The arrangement and length of fatty acid chains also influence how our body processes fats. Unsaturated fatty acid chains tend to be incorporated into various parts of cells, such as cell membranes, to help them function properly. Saturated fatty acid chains generally get stored in fat tissue.

“Biology is not black or white, but the type of fatty acid pretty much tells you where it’s going to go and how your body is going to use it,” Belury says.

Most foods naturally contain both saturated and unsaturated fats. It’s the overall amount consumed that matters for health, Lichtenstein says. In general, animal fats, including meat and dairy fat, have a higher proportion of saturated fatty acids.

Numerous studies and randomized clinical trials that compared diets high in saturated fat with those high in unsaturated fat have shown that the former increase levels of low-density lipoproteins (LDL), a type of cholesterol that, at high levels, can lead to strokes or heart attacks. More recent research also suggests that saturated fats are linked to an increased risk of insulin resistance, a precursor to type 2 diabetes and obesity-associated heart disease, Belury says.

Lichtenstein adds that the new guidelines seem to confuse “healthy fats” and essential fatty acids. “Those recommended as ‘healthy fats,’ butter and beef tallow, are low in essential fatty acids,” she says. “Even olive oil, which is certainly a good oil to use, is not particularly high in essential fatty acids relative to other plant oils.”
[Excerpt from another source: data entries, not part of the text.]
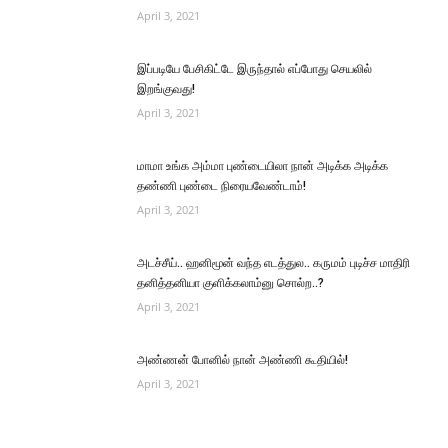
April 3, 2021
இப்படியே பேசிகிட்டே இருந்தால் எப்போது செயலில்
இறங்குவது!
April 3, 2021
மாமா உங்க அம்மா புண்டையிலா நான் அடிக்க அடிக்க
தண்ணி புண்டை நிரையவேண்டாம்!
April 3, 2021
அடச்சீய்.. ஹனிமூன் வந்த எடத்துல.. கருமம் புடிச்ச மாதிரி
தனித்தனியா குளிக்கலாம்னு சொல்ற..?
April 3, 2021
அண்ணன் போனில் நான் அண்ணி கூதியில்!
April 3, 2021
Leading medical societies offer their own guidance on dietary fat intake. The American Heart Association recommends that less than 6 percent of total calories should come from saturated fat. In a 2,000-calorie diet, that’s about 13 grams or less of saturated fat per day—roughly equivalent to two tablespoons of salted butter or a single quarter-pound fast-food cheeseburger.

Experts have historically reevaluated and changed nutrition recommendations based on new, high-quality evidence. For example, the U.S. Food and Drug Administration previously tweaked guidance around trans fats after research found that these fats increase LDL cholesterol at a comparable level to saturated fats while simultaneously reducing “good” cholesterol. Recommendations are not made without a comprehensive review of the literature, Lichtenstein says. “It’s the cumulating evidence that is what’s really important,” she adds.

Editor’s Note (1/7/26): This article was updated after posting to include additional information and expert insight. This is a breaking news story and may be updated further.